### SUPPLIED TEXT
August 13-15, 2010
2 Corinthians 12
Pastor Paul Turbedsky
Strength in Weakness - 2 Corinthians 12:7-10
“…My power is made perfect in weakness.” (verse 9)In these verses, Paul shares his little secret for staying humble: “… there was given me a thorn in my flesh, a messenger of Satan, to torment me.” (verse 7) Have you ever felt as though you were being tormented by a “thorn”?
About this time last summer, I became mysteriously ill and stayed that way for the next six months. Six doctors across two states couldn’t find anything, yet I was still experiencing a host of symptoms. I was plagued with ongoing headaches and lost any stamina for physical labor, with long bouts of fatigue that kept me from exercise. There were sleepless nights, followed by days when I’d be in bed for 16-18 hours. I had trouble reading for comprehension. I was a mess!
Then, as mysteriously as this illness came, it dramatically left me. I don’t know if the illness was my “thorn,” or if it was planted after the illness. Now, seven months after the day I first felt better, I can’t exert myself like I used to – pacing myself and doing less. Gone are the days of working 12-14+ hours, and no more 300-pound bench presses. I also have to get at least 8 hours of sleep each night. Mentally, I can read with comprehension, but not for long time periods. I also have a much lower threshold for stress. Emotionally, I find myself more sensitive – becoming teary-eyed more easily than in the past.
These things frustrated me initially, because I felt that there was less of me. I had challenging thoughts about not being able to be as effective in ministry. Yet in my “weakened,” “less-than-before” state, I find that I am having wonderful days of ministry – growth in some areas, new elements being introduced, other areas maturing. I am more patient and relaxed about things, as long as I live balanced days. I am experiencing what Paul did when he penned the words of verse 10: “… For when I am weak, then I am strong.”
The mystery illness left a “thorn” in me, carrying a reminder that I can’t do it all like I used to…and that I have limits. When I push these limits, my body reminds me of the thorn. It reminds me that God’s grace is sufficient for me (verse 8). It offers a reminder that where I come up short - where I am weak - only Christ can make up the difference. I am not frustrated any longer with my new “normal,” but see it more as a gift than a thorn. It has me seeing that I continue to need more of Him in me…than more of “me” in me. It humbles me, and I am blessed to be able to do what takes place each day.
Be blessed, be good to yourself, and be sure to take good care of yourself. God has a lot of great things in store for you. If you have a “thorn”…of what is it reminding you?
When asked about his favorite Bible character, Pastor Paul identified the Apostle Paul as “a man who experienced a radical transformation and went from persecuting Christians to preaching the gospel.”

### THE DATA
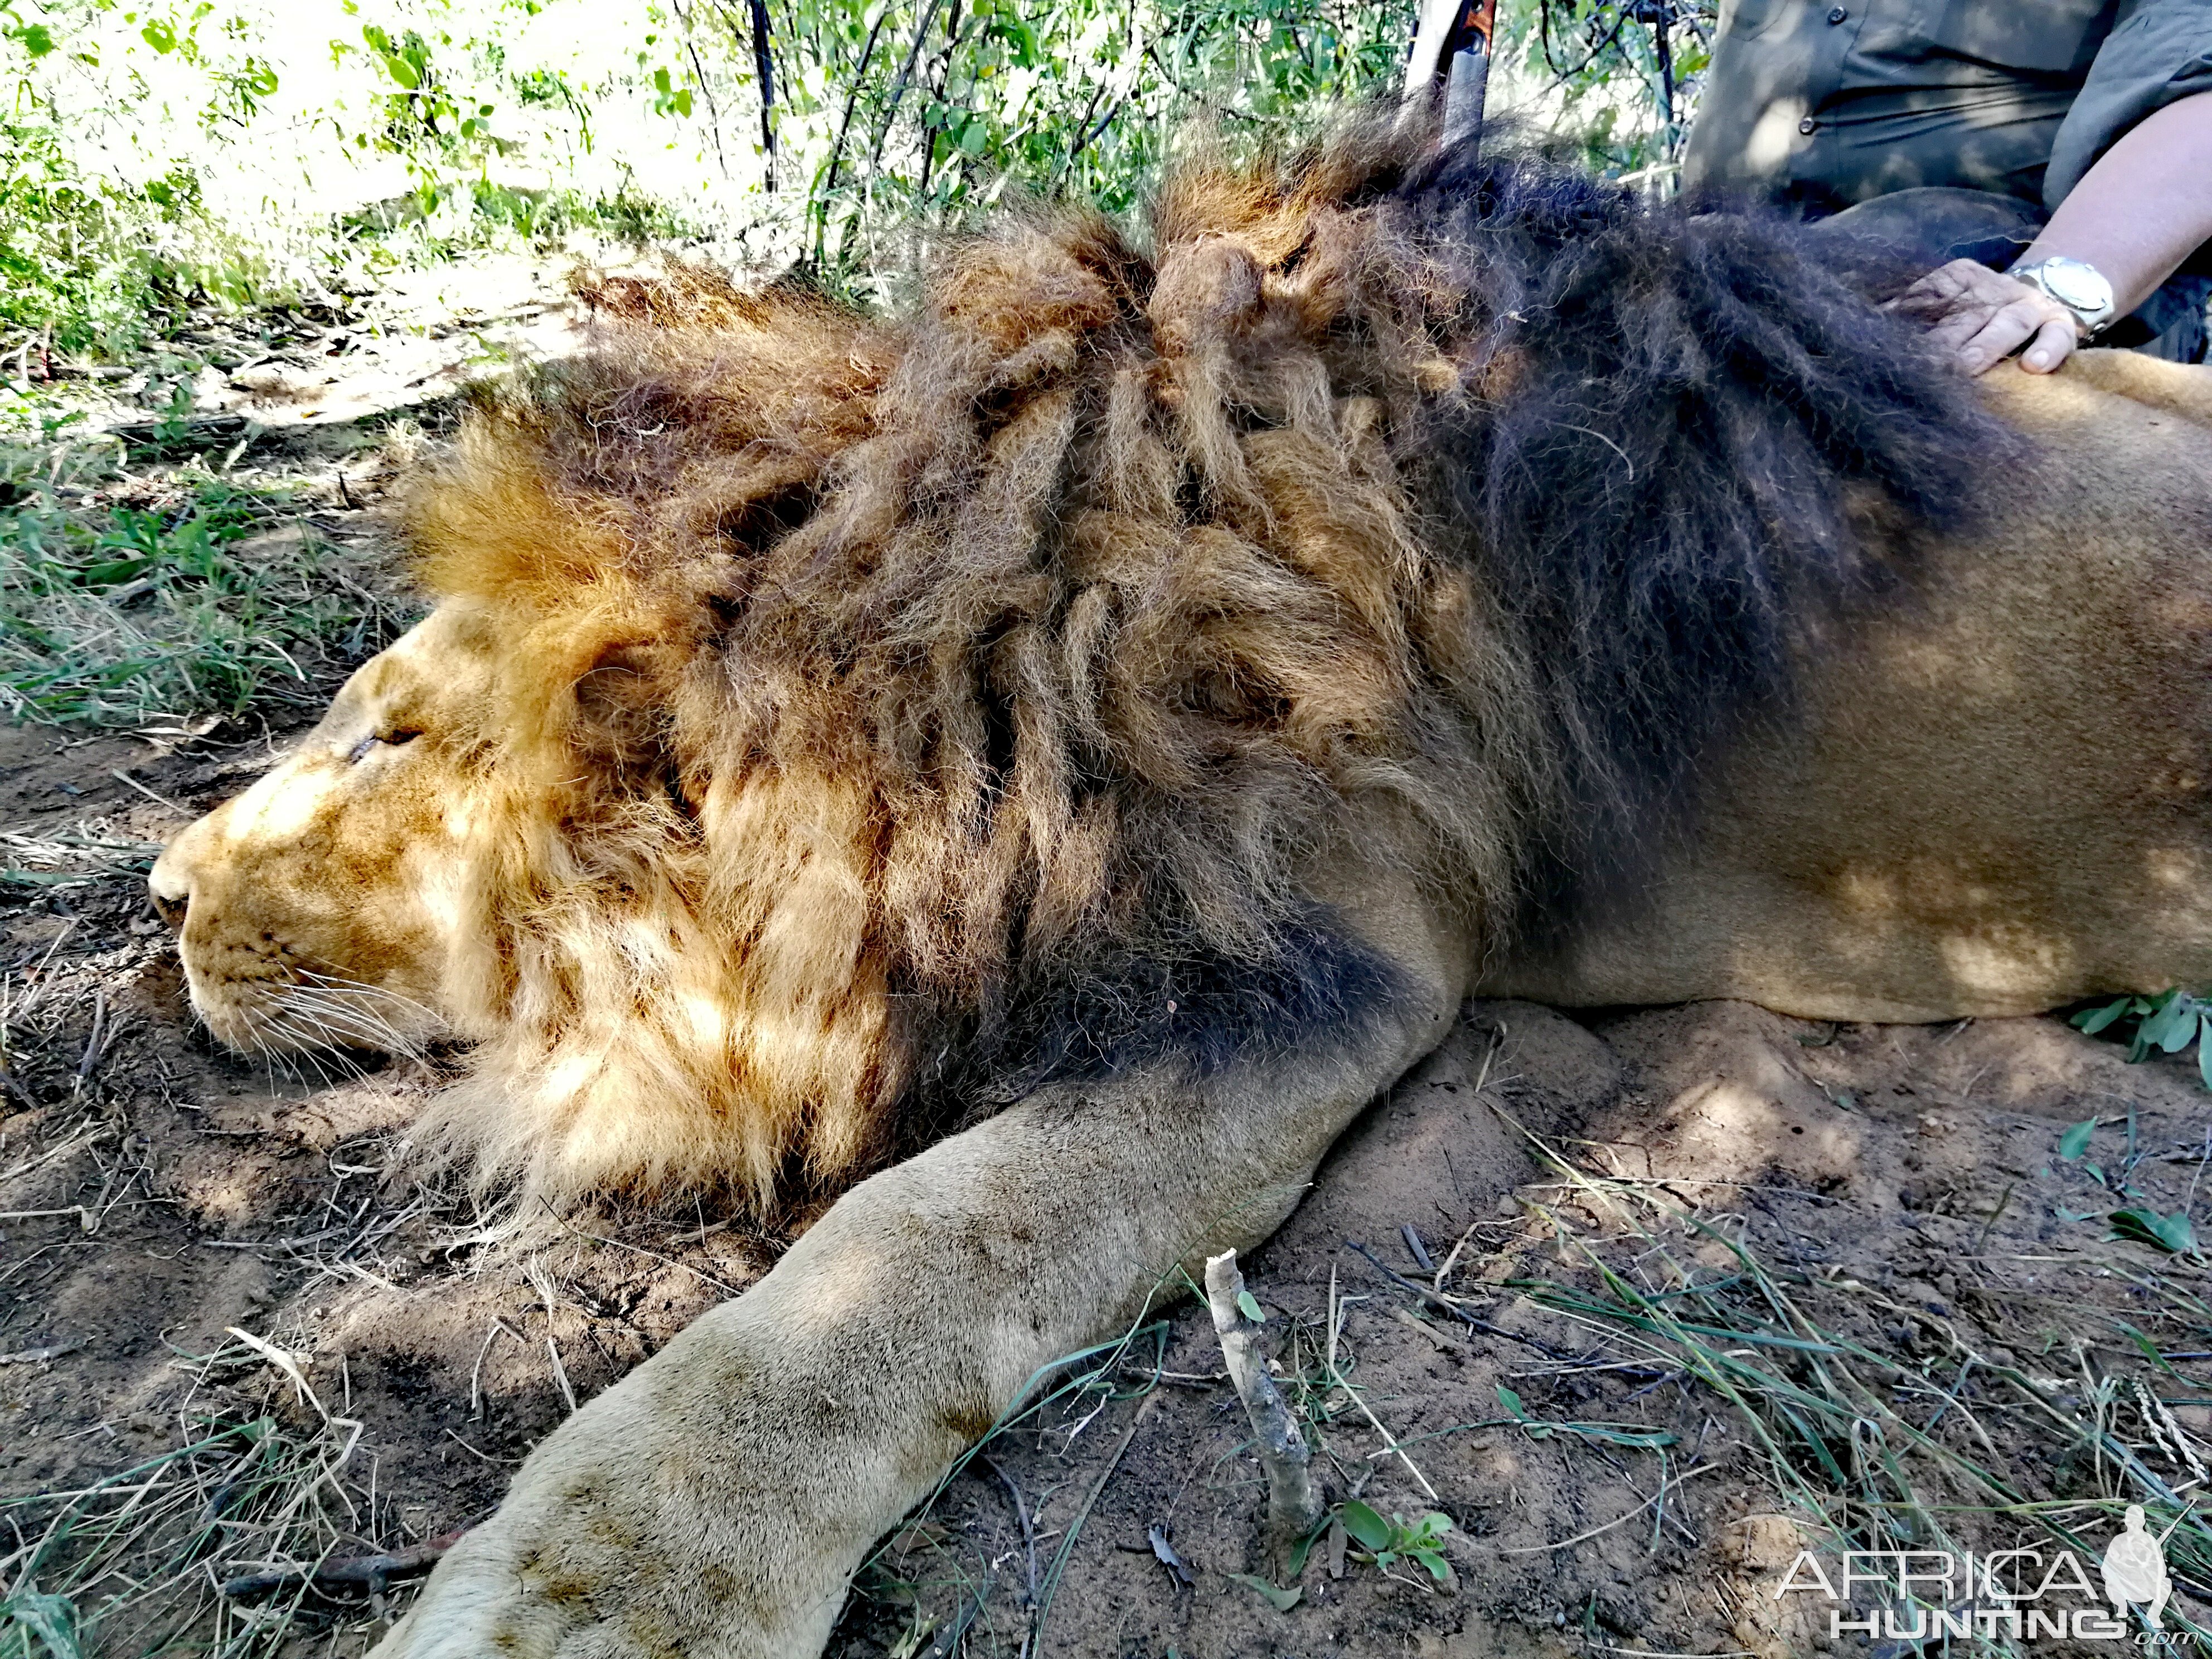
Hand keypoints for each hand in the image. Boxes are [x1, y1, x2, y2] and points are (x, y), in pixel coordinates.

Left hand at [1888, 258, 2082, 375]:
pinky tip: (2033, 369)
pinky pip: (2057, 335)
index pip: (1932, 296)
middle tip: (1922, 367)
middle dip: (1944, 342)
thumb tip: (1858, 326)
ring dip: (1986, 346)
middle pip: (1966, 316)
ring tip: (1967, 366)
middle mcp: (1994, 289)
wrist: (2039, 293)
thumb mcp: (1939, 305)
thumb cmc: (1971, 314)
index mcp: (1959, 278)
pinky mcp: (2059, 323)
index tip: (1888, 346)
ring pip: (2009, 323)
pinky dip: (2048, 349)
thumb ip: (1902, 313)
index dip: (1911, 321)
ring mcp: (2028, 305)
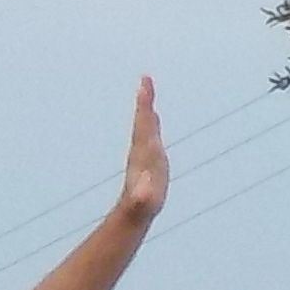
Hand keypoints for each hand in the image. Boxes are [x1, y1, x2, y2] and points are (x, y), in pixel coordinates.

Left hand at [119, 77, 168, 222]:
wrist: (135, 209)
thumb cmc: (142, 204)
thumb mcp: (143, 201)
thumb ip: (143, 197)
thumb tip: (142, 197)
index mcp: (143, 152)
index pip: (144, 124)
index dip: (144, 105)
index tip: (144, 84)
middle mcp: (142, 148)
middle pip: (143, 119)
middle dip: (145, 100)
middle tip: (145, 79)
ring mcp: (145, 151)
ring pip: (146, 123)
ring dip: (147, 106)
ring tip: (147, 88)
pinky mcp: (150, 157)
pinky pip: (151, 133)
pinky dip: (152, 120)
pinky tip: (154, 115)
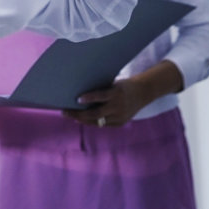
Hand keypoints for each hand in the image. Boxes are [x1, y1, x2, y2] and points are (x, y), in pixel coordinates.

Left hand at [65, 60, 183, 127]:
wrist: (143, 92)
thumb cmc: (122, 85)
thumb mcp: (113, 84)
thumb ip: (100, 90)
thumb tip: (79, 94)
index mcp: (117, 93)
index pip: (101, 96)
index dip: (89, 98)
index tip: (77, 99)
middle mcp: (118, 106)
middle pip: (96, 113)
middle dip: (78, 114)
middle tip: (65, 111)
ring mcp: (120, 116)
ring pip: (98, 122)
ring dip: (82, 120)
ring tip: (70, 116)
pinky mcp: (121, 123)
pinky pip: (103, 124)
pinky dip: (91, 122)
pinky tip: (80, 120)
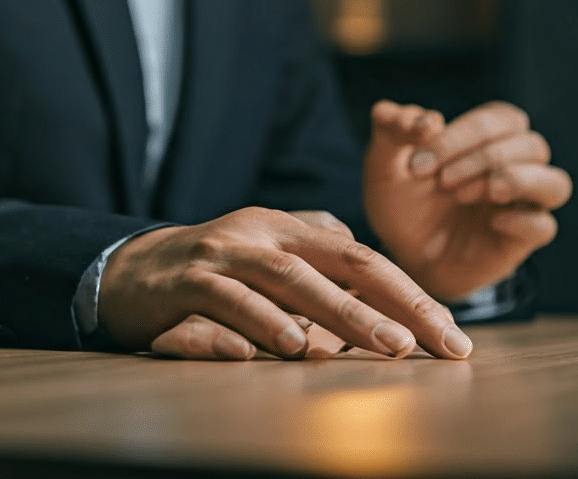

### TO DO
In the devotional on 2 Corinthians 12, how much sleep does the pastor say he now needs each night? The records have no role in this exercise.

### RESPONSE
At least 8 hours.